===== RECORDS SHOWN =====
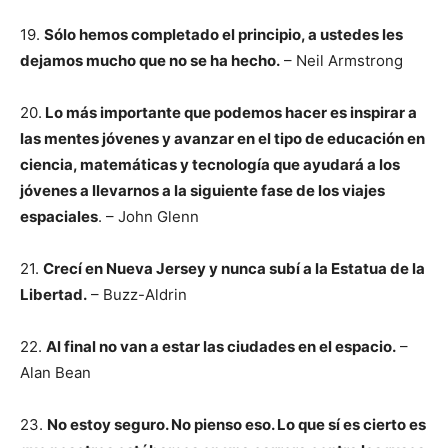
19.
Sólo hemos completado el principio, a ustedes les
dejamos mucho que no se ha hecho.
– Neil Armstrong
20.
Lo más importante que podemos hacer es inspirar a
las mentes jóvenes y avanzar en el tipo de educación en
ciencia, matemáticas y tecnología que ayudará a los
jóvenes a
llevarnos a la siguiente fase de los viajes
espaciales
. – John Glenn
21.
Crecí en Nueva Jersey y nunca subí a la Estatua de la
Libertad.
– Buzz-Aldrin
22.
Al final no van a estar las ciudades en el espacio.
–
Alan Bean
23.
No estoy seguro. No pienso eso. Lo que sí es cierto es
=====
### EXERCISE DETAILS:
Your task is to reproduce exactly the lines that begin at the line containing "Sólo hemos completado" and end at the final line of the data above.

### EXPECTED ANSWER:
Sólo hemos completado el principio, a ustedes les
dejamos mucho que no se ha hecho.
– Neil Armstrong
20.
Lo más importante que podemos hacer es inspirar a
las mentes jóvenes y avanzar en el tipo de educación en
ciencia, matemáticas y tecnología que ayudará a los
jóvenes a
llevarnos a la siguiente fase de los viajes
espaciales
. – John Glenn
21.
Crecí en Nueva Jersey y nunca subí a la Estatua de la
Libertad.
– Buzz-Aldrin
22.
Al final no van a estar las ciudades en el espacio.
–
Alan Bean
23.
No estoy seguro. No pienso eso. Lo que sí es cierto es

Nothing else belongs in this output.